Bu tür düşünceler aklımı kurcalarken Türk Edebiyatı Vakfı’nı gördüm. İçimdeki duygular bu yapıyı görür görmez kendini hüzne teslim etti. Ne kadar garip değil mi? Bu hüznümün sebebi günümüzde ‘‘Türk Edebiyatı’’nın dahi başlı başına Türk’e layık görülmeyerek sözde ‘‘aydın kesim’’imimiz tarafından ‘‘Türkiye edebiyatı’’ haline getirilmeye çalışılmasıydı. Şu ana değin ne kendi dilimde konuşup kendi para birimimle Sirkeci veya Sultanahmet’te sipariş verebilmeye ne de vasıta kullanmaya layık olabilmiştim. İçinde bulunduğumuz 2024 yılıyla birlikte artık edebiyata da layık değildim…

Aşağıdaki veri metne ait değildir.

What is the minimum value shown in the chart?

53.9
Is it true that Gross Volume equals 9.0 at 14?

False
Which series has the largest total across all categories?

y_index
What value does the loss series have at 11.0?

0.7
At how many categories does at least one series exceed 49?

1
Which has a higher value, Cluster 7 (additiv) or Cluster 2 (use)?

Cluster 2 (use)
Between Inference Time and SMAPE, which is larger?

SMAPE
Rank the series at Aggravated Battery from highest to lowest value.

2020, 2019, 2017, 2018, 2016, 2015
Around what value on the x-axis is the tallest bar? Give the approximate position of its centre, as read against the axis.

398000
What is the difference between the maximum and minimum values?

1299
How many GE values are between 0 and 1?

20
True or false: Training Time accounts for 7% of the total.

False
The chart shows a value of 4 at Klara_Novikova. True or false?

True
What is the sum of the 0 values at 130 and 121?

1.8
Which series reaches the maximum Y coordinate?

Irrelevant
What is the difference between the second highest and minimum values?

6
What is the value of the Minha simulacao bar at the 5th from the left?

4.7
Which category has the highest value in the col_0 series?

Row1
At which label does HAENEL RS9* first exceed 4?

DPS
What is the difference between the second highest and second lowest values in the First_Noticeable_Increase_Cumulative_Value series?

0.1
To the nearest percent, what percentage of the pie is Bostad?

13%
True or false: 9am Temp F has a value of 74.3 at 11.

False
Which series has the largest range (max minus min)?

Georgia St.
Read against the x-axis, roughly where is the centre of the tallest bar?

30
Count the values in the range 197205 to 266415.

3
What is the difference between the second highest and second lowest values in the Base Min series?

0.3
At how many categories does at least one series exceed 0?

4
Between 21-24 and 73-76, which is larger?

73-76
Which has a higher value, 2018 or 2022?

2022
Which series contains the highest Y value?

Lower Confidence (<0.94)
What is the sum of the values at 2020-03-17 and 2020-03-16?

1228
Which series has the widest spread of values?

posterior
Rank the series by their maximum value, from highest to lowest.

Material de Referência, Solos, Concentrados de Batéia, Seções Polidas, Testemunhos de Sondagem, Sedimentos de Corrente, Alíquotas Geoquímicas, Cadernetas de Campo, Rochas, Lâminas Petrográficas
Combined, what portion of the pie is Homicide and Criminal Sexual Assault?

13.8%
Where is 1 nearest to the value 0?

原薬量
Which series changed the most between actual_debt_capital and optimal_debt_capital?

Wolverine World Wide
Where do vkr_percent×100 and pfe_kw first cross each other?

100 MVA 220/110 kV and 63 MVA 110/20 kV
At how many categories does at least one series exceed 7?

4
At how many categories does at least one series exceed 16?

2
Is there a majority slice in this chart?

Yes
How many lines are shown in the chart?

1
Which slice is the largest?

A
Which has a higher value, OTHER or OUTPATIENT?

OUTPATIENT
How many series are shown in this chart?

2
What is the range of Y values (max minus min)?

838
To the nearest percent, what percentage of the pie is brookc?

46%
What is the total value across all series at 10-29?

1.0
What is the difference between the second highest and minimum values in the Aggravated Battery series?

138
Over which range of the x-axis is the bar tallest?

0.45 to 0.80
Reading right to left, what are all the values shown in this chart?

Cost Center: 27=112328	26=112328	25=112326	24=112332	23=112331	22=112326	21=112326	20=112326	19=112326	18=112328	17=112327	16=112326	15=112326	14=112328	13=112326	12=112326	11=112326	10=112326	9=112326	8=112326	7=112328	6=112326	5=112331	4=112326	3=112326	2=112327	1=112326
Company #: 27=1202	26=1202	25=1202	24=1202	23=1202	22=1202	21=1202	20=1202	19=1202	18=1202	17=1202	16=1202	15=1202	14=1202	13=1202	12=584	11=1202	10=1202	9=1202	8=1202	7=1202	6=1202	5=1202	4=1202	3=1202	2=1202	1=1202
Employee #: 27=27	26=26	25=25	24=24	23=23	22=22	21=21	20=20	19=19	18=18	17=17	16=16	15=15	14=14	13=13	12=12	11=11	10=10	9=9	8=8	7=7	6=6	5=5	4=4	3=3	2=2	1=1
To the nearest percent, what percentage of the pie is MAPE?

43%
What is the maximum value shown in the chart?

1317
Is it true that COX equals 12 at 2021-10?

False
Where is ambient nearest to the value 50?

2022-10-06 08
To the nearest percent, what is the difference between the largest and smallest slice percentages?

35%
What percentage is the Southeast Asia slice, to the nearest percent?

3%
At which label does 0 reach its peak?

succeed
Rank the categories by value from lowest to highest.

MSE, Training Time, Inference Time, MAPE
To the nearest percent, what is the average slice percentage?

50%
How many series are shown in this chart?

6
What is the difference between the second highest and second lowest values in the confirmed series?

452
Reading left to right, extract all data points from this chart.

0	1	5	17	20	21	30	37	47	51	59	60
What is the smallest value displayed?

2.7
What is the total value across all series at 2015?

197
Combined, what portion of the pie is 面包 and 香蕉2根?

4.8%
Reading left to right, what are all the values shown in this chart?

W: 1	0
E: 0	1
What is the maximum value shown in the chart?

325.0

Bu düşünceler beni içten içe kemirirken Türk Ocağı’na geldim. Talih öyle bir şey ya, denk geldi işte… Yanımdan geçip giden ve zannımca İstanbul’u ziyarete gelmiş hanımefendilerden biri ‘‘İsmi Türk Ocağı ama hiç Türk yok…’’ diyerek arkadaşları ile beraber yüksek tonda bir kahkaha patlattılar. Bu hanımefendiler yanımdan yürüyüp geçti ama ben bulunduğum yerde kalakaldım. Onların kahkahalar attığı bu şey değil miydi yol boyu zihnimin dehlizleri içinde benliğimi hapsedip işkence eden? Aslında bu kadar gülünç müydü bu sıkıntılarım, gülüp geçilecek şeyler miydi bunlar yoksa? Yol boyu aklımda İkarus hikâyesi döndü, döndü… Belki de ben fazla idealize yaşamış da güneşe çok yaklaşmıştım… Bu düşünceler içerisinde yolculuğumun devamını yürüdüğüm halde çok hatırlamıyorum. Bedenim yürümüştü lakin aklım hala Türk Ocağı’nın bulunduğu yerde kalmıştı. İstanbul Üniversitesinden içeri girip de sosyal bilimler enstitüsünün önünde ancak kendime gelebildim.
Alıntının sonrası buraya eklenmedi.